Bei dieser Europameisterschaft passiert etwas Wundersames: Der Anteil der Fernschüsse liegt mit 39 Prozent wesentlich höher als in den europäischen Top-Fünf-Ligen. Mehr noch: Es fallen wesentlich mehr Fernschuss-Tore, als wir dies aus der Bundesliga oder Premier League kennen. 19 Prozent aller Tore fielen durch Schüsse außerhalb des Strafraums; in der Bundesliga ist der Anteil halb so hoch.

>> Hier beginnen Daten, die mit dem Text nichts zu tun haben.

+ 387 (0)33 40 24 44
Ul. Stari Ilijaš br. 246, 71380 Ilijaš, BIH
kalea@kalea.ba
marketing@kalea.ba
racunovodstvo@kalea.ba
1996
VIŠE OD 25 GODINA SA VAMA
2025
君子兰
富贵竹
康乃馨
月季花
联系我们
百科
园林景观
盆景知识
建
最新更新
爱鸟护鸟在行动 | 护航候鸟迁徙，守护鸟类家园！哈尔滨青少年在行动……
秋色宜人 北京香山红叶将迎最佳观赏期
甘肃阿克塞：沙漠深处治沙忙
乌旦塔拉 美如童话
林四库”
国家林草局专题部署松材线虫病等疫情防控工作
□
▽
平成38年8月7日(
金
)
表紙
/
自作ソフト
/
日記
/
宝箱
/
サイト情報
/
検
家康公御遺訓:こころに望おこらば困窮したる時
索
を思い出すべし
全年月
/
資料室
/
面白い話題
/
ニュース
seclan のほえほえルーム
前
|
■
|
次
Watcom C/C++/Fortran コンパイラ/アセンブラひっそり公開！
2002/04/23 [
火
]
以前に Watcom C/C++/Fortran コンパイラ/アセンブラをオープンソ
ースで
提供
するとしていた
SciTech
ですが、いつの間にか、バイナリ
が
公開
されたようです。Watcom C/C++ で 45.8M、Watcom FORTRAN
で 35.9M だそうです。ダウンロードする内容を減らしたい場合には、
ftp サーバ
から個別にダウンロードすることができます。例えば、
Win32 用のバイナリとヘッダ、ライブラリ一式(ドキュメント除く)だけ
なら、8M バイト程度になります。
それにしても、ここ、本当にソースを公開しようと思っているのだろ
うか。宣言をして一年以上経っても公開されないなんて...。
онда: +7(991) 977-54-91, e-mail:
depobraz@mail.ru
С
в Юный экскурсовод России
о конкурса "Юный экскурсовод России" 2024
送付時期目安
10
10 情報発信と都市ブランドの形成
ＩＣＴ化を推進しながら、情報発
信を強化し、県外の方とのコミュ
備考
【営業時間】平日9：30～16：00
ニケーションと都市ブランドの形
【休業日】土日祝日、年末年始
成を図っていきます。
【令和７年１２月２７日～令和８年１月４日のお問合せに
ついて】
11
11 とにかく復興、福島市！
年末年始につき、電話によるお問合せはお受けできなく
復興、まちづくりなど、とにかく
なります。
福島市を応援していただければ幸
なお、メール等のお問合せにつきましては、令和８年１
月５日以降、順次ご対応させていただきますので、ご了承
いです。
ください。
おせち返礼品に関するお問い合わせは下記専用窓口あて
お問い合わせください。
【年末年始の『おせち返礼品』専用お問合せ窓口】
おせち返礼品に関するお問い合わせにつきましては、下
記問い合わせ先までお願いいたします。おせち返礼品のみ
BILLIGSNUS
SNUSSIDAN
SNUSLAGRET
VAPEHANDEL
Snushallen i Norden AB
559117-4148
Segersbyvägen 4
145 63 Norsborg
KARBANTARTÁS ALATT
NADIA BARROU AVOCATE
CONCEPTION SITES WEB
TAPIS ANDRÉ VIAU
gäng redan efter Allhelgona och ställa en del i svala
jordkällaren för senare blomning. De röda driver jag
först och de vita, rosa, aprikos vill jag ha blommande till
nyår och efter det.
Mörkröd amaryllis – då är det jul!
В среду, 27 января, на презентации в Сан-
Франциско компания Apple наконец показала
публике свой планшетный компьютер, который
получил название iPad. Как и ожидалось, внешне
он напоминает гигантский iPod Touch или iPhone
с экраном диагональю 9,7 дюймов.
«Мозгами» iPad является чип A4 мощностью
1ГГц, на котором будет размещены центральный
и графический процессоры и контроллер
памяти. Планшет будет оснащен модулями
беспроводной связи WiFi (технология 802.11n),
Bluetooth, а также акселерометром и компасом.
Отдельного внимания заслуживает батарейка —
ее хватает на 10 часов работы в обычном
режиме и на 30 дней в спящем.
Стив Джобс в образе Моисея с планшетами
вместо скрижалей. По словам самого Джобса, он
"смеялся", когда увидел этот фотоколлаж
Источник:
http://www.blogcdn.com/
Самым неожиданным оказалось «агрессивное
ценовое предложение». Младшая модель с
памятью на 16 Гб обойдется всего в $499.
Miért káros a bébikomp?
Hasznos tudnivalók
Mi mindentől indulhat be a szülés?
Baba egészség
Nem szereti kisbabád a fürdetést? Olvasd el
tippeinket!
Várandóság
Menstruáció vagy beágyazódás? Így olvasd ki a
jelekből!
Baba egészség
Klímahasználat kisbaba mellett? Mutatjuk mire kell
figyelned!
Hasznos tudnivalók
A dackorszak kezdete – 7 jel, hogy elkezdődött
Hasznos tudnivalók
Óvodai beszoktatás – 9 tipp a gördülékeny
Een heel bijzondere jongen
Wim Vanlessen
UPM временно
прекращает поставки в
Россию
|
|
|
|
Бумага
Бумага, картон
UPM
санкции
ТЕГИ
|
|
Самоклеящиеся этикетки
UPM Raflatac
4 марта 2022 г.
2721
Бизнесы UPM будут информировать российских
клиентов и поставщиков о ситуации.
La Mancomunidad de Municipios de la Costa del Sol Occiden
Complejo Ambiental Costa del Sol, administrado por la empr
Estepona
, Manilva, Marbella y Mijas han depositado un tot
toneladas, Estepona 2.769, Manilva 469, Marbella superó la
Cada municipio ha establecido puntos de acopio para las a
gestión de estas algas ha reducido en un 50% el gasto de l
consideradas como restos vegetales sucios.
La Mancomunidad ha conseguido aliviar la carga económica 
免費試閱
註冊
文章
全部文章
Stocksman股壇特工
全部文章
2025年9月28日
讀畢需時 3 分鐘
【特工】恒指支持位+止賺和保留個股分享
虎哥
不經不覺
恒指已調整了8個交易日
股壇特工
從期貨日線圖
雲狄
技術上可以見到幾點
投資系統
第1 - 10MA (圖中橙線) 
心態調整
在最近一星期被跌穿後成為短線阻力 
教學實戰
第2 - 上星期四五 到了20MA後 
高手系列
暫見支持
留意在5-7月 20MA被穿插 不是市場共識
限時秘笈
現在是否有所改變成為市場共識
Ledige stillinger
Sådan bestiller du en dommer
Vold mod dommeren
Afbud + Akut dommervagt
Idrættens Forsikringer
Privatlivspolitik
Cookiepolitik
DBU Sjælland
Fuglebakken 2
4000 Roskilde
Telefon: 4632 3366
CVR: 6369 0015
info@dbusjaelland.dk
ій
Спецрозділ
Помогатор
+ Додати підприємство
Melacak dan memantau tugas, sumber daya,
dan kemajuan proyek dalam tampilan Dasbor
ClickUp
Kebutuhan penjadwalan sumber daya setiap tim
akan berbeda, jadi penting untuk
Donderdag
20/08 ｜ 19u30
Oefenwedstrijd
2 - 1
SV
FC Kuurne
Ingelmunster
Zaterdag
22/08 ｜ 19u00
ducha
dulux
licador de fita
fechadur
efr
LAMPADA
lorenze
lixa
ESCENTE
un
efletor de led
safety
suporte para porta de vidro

Markiert die Europameisterschaft eine Trendwende? Vorsicht! Eine EM lässt nur bedingt Rückschlüsse zu auf die Zukunft des Fußballs. Dazu ist die Datenlage schlicht zu klein. 36 Spiele wurden während der Vorrunde absolviert. Umgerechnet sind das vier Bundesliga-Spieltage.
Bessere Schützen, schlechtere Abwehr: Darum gibt es so viele Fernschusstore
Gründe für die zahlreichen Fernschuss-Tore lassen sich dennoch finden. Bei der Europameisterschaft spielen die Besten der Besten. Florian Wirtz oder Nicolo Barella treffen eher aus der Ferne als Spieler aus Bochum oder Darmstadt. Zugleich ist das Niveau der Defensivreihen bei der Europameisterschaft schwächer. In den Top-Fünf-Ligen kommen die Spitzenspieler selten so frei am Strafraumrand zum Schuss.
Ein anderer Wert ist statistisch noch signifikanter: die Anzahl der Eigentore. Sieben sind schon gefallen. Das sind mehr als bei allen 15 Europameisterschaften zwischen 1960 und 2016 zusammengenommen. Ebenso interessant: Bereits bei der vergangenen Europameisterschaft 2021 gab es elf Eigentore. Der Trend ist also nicht komplett neu, sondern zieht sich über zwei Turniere.
Auffällig ist, dass bei beiden Turnieren rund drei Viertel der Eigentore nach demselben Muster gefallen sind: Ein Verteidiger lenkt eine flache scharfe Flanke ins eigene Tor. Diese Bälle sind für Abwehrspieler tückisch. Im Verein vertrauen die Spieler eher darauf, dass der Torhüter oder ihre Kollegen den Ball abwehren. In den uneingespielten Nationalteams wollen sie den Ball selbst klären – mit unbeabsichtigten Folgen. Doch auch wenn mittlerweile fast alles vermessen wird: Einen Expected-Goals-Wert für Eigentore gibt es bislang nicht.